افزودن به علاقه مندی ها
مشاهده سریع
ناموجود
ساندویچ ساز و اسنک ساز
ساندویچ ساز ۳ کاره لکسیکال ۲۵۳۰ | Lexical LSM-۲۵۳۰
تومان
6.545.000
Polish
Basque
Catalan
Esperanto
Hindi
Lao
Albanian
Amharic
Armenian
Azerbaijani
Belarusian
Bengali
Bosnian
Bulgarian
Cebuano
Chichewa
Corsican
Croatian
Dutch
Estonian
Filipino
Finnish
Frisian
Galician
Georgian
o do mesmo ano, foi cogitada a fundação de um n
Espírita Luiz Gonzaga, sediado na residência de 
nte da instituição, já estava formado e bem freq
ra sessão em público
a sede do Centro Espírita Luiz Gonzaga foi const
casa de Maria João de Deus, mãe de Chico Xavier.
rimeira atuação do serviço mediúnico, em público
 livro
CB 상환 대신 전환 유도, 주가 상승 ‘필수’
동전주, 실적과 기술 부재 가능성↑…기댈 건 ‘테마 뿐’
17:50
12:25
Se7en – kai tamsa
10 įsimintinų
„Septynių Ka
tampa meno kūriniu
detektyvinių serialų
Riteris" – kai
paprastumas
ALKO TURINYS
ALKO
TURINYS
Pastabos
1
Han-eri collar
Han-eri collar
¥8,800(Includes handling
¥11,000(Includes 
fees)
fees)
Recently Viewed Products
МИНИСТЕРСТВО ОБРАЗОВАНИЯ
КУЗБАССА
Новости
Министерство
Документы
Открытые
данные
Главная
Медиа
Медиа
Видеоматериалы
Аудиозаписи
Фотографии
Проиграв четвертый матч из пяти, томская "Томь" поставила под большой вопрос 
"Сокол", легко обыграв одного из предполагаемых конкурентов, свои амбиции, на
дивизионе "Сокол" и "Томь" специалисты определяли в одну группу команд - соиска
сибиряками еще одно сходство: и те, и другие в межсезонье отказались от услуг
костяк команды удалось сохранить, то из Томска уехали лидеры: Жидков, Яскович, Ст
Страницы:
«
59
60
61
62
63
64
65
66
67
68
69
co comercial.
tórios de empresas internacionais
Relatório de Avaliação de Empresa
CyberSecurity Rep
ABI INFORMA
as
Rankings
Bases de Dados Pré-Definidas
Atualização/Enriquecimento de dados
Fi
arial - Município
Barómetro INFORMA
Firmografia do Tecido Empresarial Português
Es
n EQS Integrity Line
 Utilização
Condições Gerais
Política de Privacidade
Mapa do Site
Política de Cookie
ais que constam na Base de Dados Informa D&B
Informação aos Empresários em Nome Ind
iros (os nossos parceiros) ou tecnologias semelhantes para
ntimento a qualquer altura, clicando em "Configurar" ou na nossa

+ + +

● Work task: Above are the records; reproduce all of them exactly.

● Reply to the exercise:
افزودن به علاقه مندی ها
مشاهده سریع
ناموجود
ساندویچ ساز و اسنک ساز
ساندویچ ساز ۳ کاره لکسیکال ۲۵۳۰ | Lexical LSM-۲۵۳۰
تومان
6.545.000
Polish
Basque
Catalan
Esperanto
Hindi
Lao
Albanian
Amharic
Armenian
Azerbaijani
Belarusian
Bengali
Bosnian
Bulgarian
Cebuano
Chichewa
Corsican
Croatian
Dutch
Estonian
Filipino
Finnish
Frisian
Galician
Georgian
o do mesmo ano, foi cogitada a fundação de um n
Espírita Luiz Gonzaga, sediado na residência de 
nte da instituição, já estava formado e bem freq
ra sessão em público
a sede do Centro Espírita Luiz Gonzaga foi const
casa de Maria João de Deus, mãe de Chico Xavier.
rimeira atuação do serviço mediúnico, em público
 livro
CB 상환 대신 전환 유도, 주가 상승 ‘필수’
동전주, 실적과 기술 부재 가능성↑…기댈 건 ‘테마 뿐’
17:50
12:25
Se7en – kai tamsa
10 įsimintinų
„Septynių Ka
tampa meno kūriniu
detektyvinių serialų
Riteris" – kai
paprastumas
ALKO TURINYS
ALKO
TURINYS
Pastabos
1
Han-eri collar
Han-eri collar
¥8,800(Includes handling
¥11,000(Includes 
fees)
fees)
Recently Viewed Products
МИНИСТЕРСТВО ОБРАЗОВАНИЯ
КУЗБАССА
Новости
Министерство
Документы
Открытые
данные
Главная
Медиа
Медиа
Видеоматериалы
Аудиозаписи
Фотографии
Проиграв четвертый матч из пяти, томская "Томь" поставила под большой вопрос 
"Сокол", легко обыграв одного из предполагаемых конкурентов, свои амбиции, на
дивизионе "Сокол" и "Томь" специалисты определяли в одну группу команд - соиска
сибиряками еще одно сходство: и те, и другие в межсезонье отказались от услуг
костяк команды удалось сохранить, то из Томска уехали лидеры: Жидков, Яскович, Ст
Страницы:
«
59
60
61
62
63
64
65
66
67
68
69
co comercial.
tórios de empresas internacionais
Relatório de Avaliação de Empresa
CyberSecurity Rep
ABI INFORMA
as
Rankings
Bases de Dados Pré-Definidas
Atualização/Enriquecimento de dados
Fi
arial - Município
Barómetro INFORMA
Firmografia do Tecido Empresarial Português
Es
n EQS Integrity Line
 Utilização
Condições Gerais
Política de Privacidade
Mapa do Site
Política de Cookie
ais que constam na Base de Dados Informa D&B
Informação aos Empresários em Nome Ind
iros (os nossos parceiros) ou tecnologias semelhantes para
ntimento a qualquer altura, clicando em "Configurar" ou na nossa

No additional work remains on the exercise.